The response began to reach us almost immediately. A pharmaceutical manufacturer in Montreal phoned to say that 800 grams of antibiotic was being shipped to us from St. John’s by charter flight at dawn—weather permitting—and a further supply would be flown from Montreal to Gander. A second message told me that suitable syringes existed only at the Bronx Zoo and at the Vancouver Aquarium, and that both institutions had been asked to air express their syringes to Gander, from which point another charter flight would ferry them to Burgeo in the morning.
Schevill, still stranded at Stephenville, heard the first radio bulletin and spent hours on the long-distance phone consulting experts as far afield as Puerto Rico; obtaining opinions on the treatment the whale should receive, and setting into motion shipments of drugs from the United States. Then he called me.
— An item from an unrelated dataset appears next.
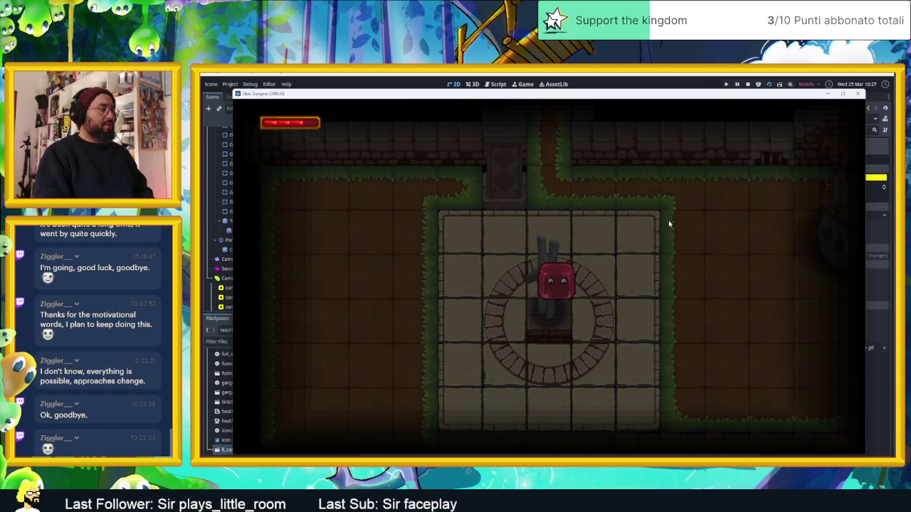
- Walk the slime from the plaza through the corridor and NPC rooms, then stop the game
key("d")
key("w")
key("a")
“There’s a good forecast for tomorrow. We’ll make it in by helicopter in the morning, for certain this time!”
A
veterinary surgeon from St. John’s wired that he was flying to Burgeo at his own expense to give us a hand. Dozens, scores, of wires and phone calls plugged all South Coast circuits with offers of advice, encouragement and money. By midnight the response of the outer world had mounted to such a crescendo that the poor Hermitage operator, willing as she was, could not handle the flood. So we arranged to have a friend in St. John’s accept and deal with the overflow.
The incredible and almost instantaneous response to the radio and television appeals had a curious effect upon me. The anger and grief of the early part of the day were submerged and washed away in an intoxication of excitement. The constant ringing of the telephone, and the blaring of radio voices describing the reaction to our plea for help, acted like a powerful stimulant. I felt like someone who discovers he can command miracles. I no longer doubted that I would save the whale. Realities were dimming in the euphoric glare of attention which played on Burgeo throughout that long, cold night.
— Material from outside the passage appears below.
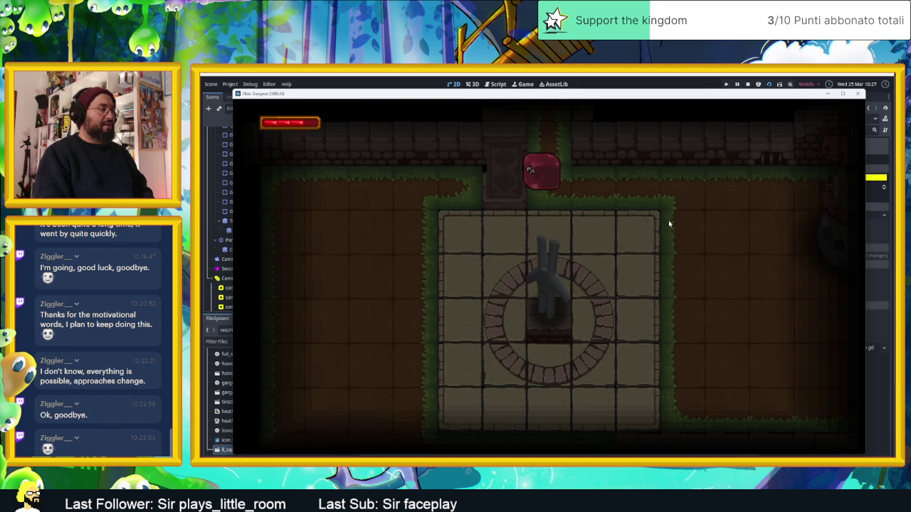
key("w")
key("s")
Just before midnight I had a call from one of the Sou’-westers. He was exultant.
“Are you listening to the radio? It’s fantastic, eh? The old town’s really on the map! Another couple of weeks like this and Joey’ll be pushing the highway down to us. Thank the Lord for that whale! Moby Joe’s going to put Burgeo into the modern times for sure!”
He paused, and when he continued there was a note of anxiety in his voice.
“She is going to pull through all right, isn’t she?”
“She’s sick and getting sicker,” I replied. “Look, there’s supposed to be at least five charter flights coming in early tomorrow with drugs and experts and I’ll have to stick to the phone until I hear. Will you get someone to go to Aldridges as soon as it’s light and keep an eye on things? The Mountie can’t be there all the time, and I don’t trust those bastards who peppered her. And ask someone to call me early on to let me know how she looks.”
“Sure, Farley. Nothing easier. I’ll go myself. Can’t take a chance on something happening to her now.”